◆ **ASSIGNED TASK**
When the line with "Weshalb wurde ich verwarnt?" turns up below, begin repeating exactly, and carry on through the line with "Tašky hnedé"; no pictures go into the copy.

◆ **SOURCE MATERIAL**

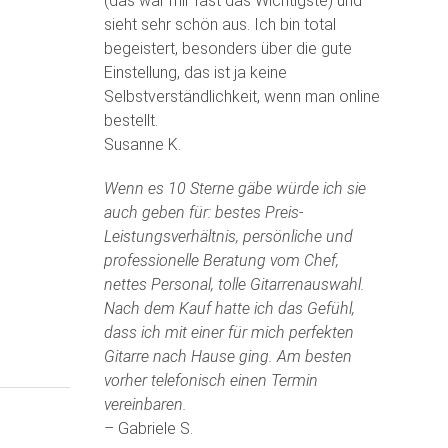
(das war mir fast das Wichtigste) und
sieht sehr schön aus. Ich bin total
begeistert, besonders über die gute
Einstellung, das ist ja keine
Selbstverständlichkeit, wenn man online
bestellt.
Susanne K.
Wenn es 10 Sterne gäbe würde ich sie
auch geben für: bestes Preis-
Leistungsverhältnis, persönliche und
professionelle Beratung vom Chef,
nettes Personal, tolle Gitarrenauswahl.
Nach dem Kauf hatte ich das Gefühl,
dass ich mit einer für mich perfekten
Gitarre nach Hause ging. Am besten
vorher telefonisch einen Termin
vereinbaren.
– Gabriele S.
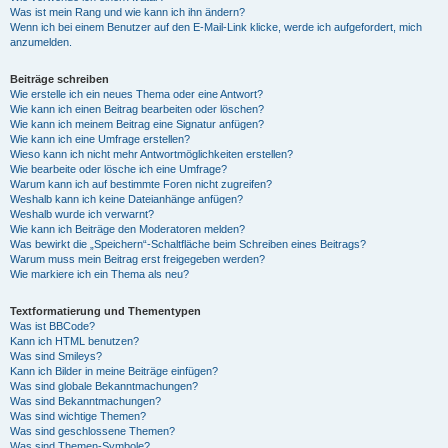
Was ist mein Rang und wie kann ich ihn ändern?
Wenn ich bei einem Benutzer auf den E-Mail-Link klicke, werde ich aufgefordert, mich
anzumelden.
Beiträge schreiben
Wie erstelle ich ein neues Thema oder eine Antwort?
Wie kann ich einen Beitrag bearbeiten oder löschen?
Wie kann ich meinem Beitrag eine Signatur anfügen?
Wie kann ich eine Umfrage erstellen?
Wieso kann ich nicht mehr Antwortmöglichkeiten erstellen?
Wie bearbeite oder lösche ich eine Umfrage?
Warum kann ich auf bestimmte Foren nicht zugreifen?
Weshalb kann ich keine Dateianhänge anfügen?
Weshalb wurde ich verwarnt?
Wie kann ich Beiträge den Moderatoren melden?
Was bewirkt die „Speichern“-Schaltfläche beim Schreiben eines Beitrags?
Warum muss mein Beitrag erst freigegeben werden?
Wie markiere ich ein Thema als neu?
Textformatierung und Thementypen
Was ist BBCode?
Kann ich HTML benutzen?
Was sind Smileys?
Kann ich Bilder in meine Beiträge einfügen?
Was sind globale Bekanntmachungen?
Was sind Bekanntmachungen?
Was sind wichtige Themen?
Was sind geschlossene Themen?
Was sind Themen-Symbole?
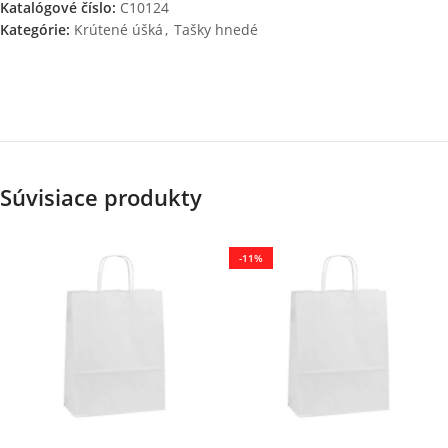
Katalógové číslo:
C10124
Kategórie:
Krútené úšká
,
Tašky hnedé
Súvisiace produkty
-11%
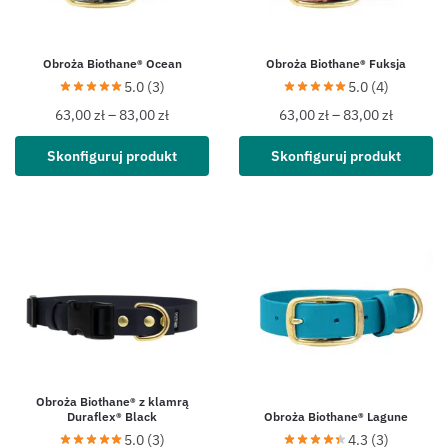
Obroża Biothane® Ocean
Obroża Biothane® Fuksja
5.0 (3)
5.0 (4)
63,00
zł
–
83,00
zł
63,00
zł
–
83,00
zł
Skonfiguruj produkt
Skonfiguruj produkt
Obroża Biothane® z klamrą
Duraflex® Black
Obroża Biothane® Lagune
5.0 (3)
4.3 (3)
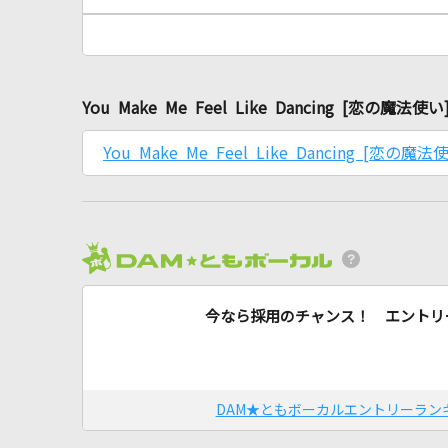
You Make Me Feel Like Dancing [恋
You Make Me Feel Like Dancing [恋の魔法
今なら採用のチャンス！ エントリ
DAM★ともボーカルエントリーラン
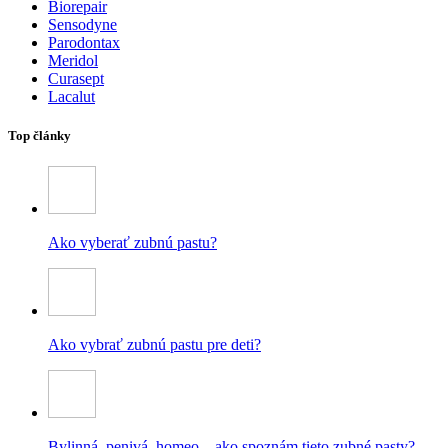
Biorepair
Sensodyne
Parodontax
Meridol
Curasept
Lacalut
Top články
Ako vyberať zubnú pastu?
Ako vybrať zubnú pastu pre deti?
Bylinná, penivá, homeo – ako spoznám tieto zubné pasty?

◆ **RESPONSE FOR THIS EXERCISE**
Weshalb wurde ich verwarnt?
Wie kann ich Beiträge den Moderatoren melden?
Was bewirkt die „Speichern“-Schaltfläche beim Schreiben eines Beitrags?
Warum muss mein Beitrag erst freigegeben werden?
Wie markiere ich ein Thema als neu?
Textformatierung und Thementypen
Was ist BBCode?
Kann ich HTML benutzen?
Was sind Smileys?
Kann ich Bilder in meine Beiträge einfügen?
Was sind globale Bekanntmachungen?
Was sind Bekanntmachungen?
Was sind wichtige Themen?
Was sind geschlossene Themen?
Was sind Themen-Symbole?
Katalógové číslo:
C10124
Kategórie:
Krútené úšká
,
Tašky hnedé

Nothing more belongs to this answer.